Pierre Bordage : Tout sur le zéro
18/05/2020
Pierre Bordage, né en 1955 en Vendée, est un auteur de science-fiction qui a signé le renouveau de la science-fiction française des années 1990, genre qui était alors dominé par les auteurs anglophones. Au fil de ses publications, l’écrivain acquiert la notoriété et une reconnaissance parmi les meilleurs romanciers populaires français. Auteur d'une quarantaine d'ouvrages ainsi que de nouvelles, publiés chez différents éditeurs et de différents genres (Fantasy historique, Science Fantasy, polar, etc.), il a aussi conçu des novélisations et réalisé quelques scénarios pour le cinéma, pour ensuite s'essayer à l'adaptation théâtrale, ainsi qu'à celle de sa propre œuvre en bande dessinée. Tout sur le zéro, un roman de 2017, ne s’inscrit dans aucun des cycles de son œuvre et n’a rien à voir avec la science-fiction.
Le livre se déroule à Château-l’Envieux, petite station thermale du Lot-et-Garonne, et plus précisément dans son casino qui attire les curistes et tout une faune pittoresque d’habitués, de toutes les catégories sociales. Nous ferons ainsi connaissance avec Paul, un peintre assez connu atteint des premiers symptômes de la maladie de Charcot, de son ami Blaise, veuf depuis trois ans, d’Eloïse, dont la vie familiale se délite ou encore de Charlène. Autour de ce quatuor provincial, d’autres figures, des seconds rôles, comme Isabelle la directrice du casino…
Le roman prend largement son temps pour nous dépeindre le milieu du jeu, ces casinos où les gains ne couvrent pas les dépenses, les billets qui sortent des poches à l’insu de votre plein gré conduisant aux fins de mois difficiles, les petits mensonges et les gros vis-à-vis du conjoint ou de ceux qui ne connaissent pas votre vice. L’écrivain nous peint les motivations profondes de ces joueurs impénitents, véritables toxicos, certes il y a le gain espéré, mais plus encore, le jeu leur permet d’oublier leurs vrais problèmes personnels, « une bulle vertigineuse qui les plonge dans un état second. »
Les décors de ce monde à part bien plantés, on en vient à la romance ( ?), les habitués vont se rapprocher très lentement, Paul et Charlène, Blaise et Eloïse. L’ennui discret de la première partie se mue en récit proche des lectures pour midinettes : passages émouvants quand les couples en devenir confrontent leurs désirs et leur morale, passages nunuches quand la timidité et l’hésitation les bloquent, et passages carrément torrides quand les barrages s’écroulent.
Honnêtement, j’ai trouvé cela très quelconque et seul le format court du roman m’a poussé jusqu’au bout.

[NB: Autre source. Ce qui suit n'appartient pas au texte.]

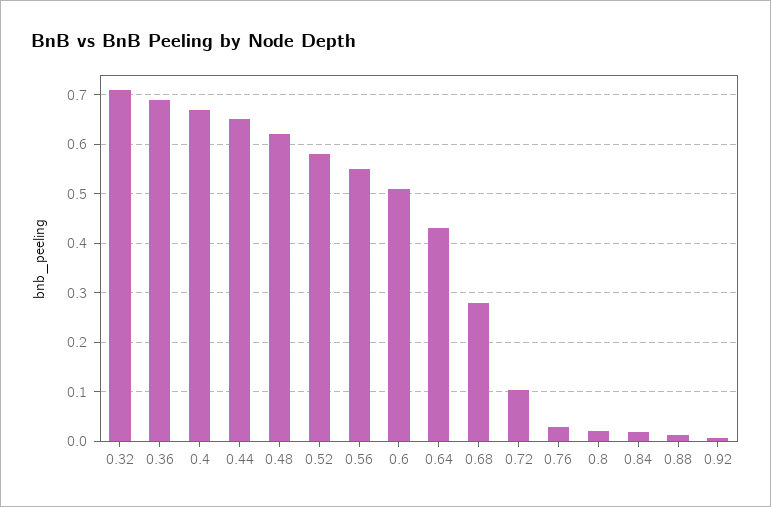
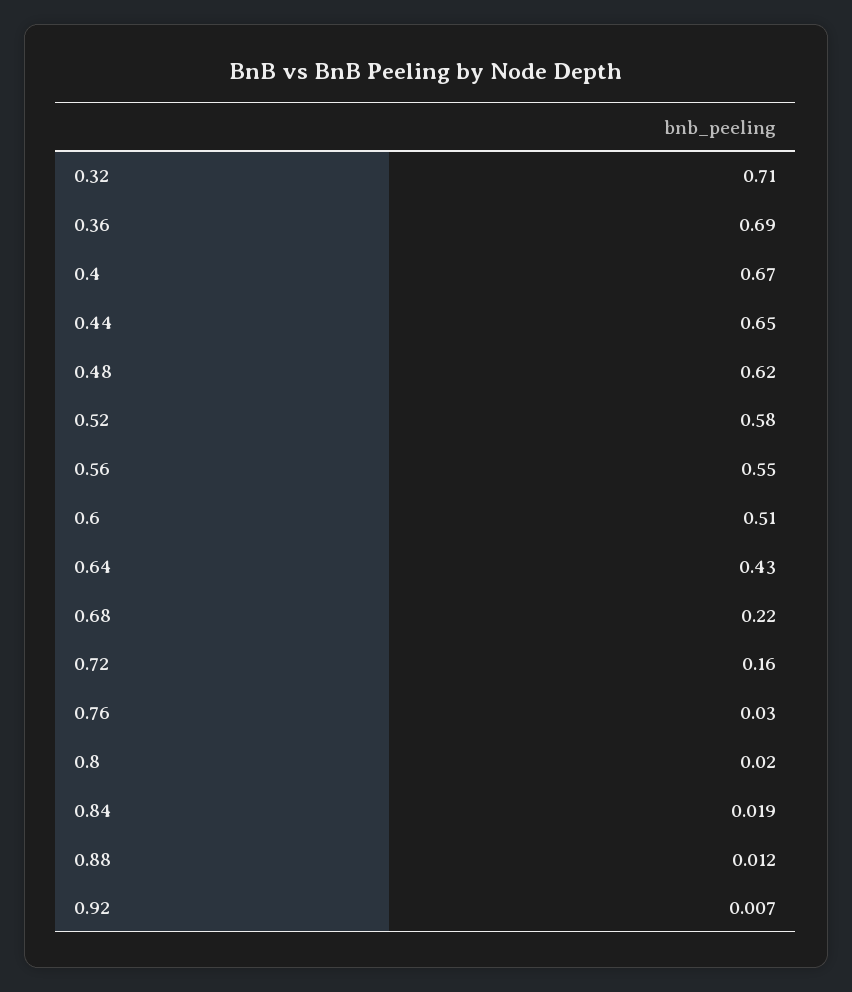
0.68: 0.28 -> 0.22
0.72: 0.1 -> 0.16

Je me dois de préciser que le monde du jeu d’argent m’est totalement étranger, d’autres s’y reconnaitront peut-être et y trouveront intérêt ? Sinon l’écriture offre un petit supplément positif, de très nombreux chapitres ne sont constitués que d’une seule phrase ! Au début du roman, l’addiction au jeu et ce style créent une sensation d’étouffement pour le lecteur, un manque d’air. Mais on s’y habitue rapidement.
Une version inattendue des jeux de l’amour et du hasard ?
« … il tend cent euros à sa charmante voisine, qui les accepte avec un sourire reconnaissant, Edouard s’entend alors dire, comme dans un cauchemar : vous n’en auriez pas un peu pour moi ? pareil à l’un de ces horribles mendiants qu’il a chassés du trottoir devant la pharmacie, son vis-à-vis lève vers lui un regard surpris, légèrement réprobateur, finit par extraire deux billets de la liasse et les lui jette par-dessus la roulette comme des os à un chien, Edouard les ramasse avec une rapacité qui l’épouvante, bredouille un merci en se rasseyant sur son siège, toute honte bue, il n’est plus rien désormais qu’un joueur prêt à tout pour rassasier son vice, un homme nu, désespéré, une bâtisse délabrée ouverte à tous vents. »
2 commentaires
donc, merci de l'avoir présenté mais je évidemment je le laisse passer.
Vous ne ratez rien d'important. Je crois savoir que ce livre n'a pas eu un grand succès.... mais il diffère beaucoup du reste de l'oeuvre de cet écrivain.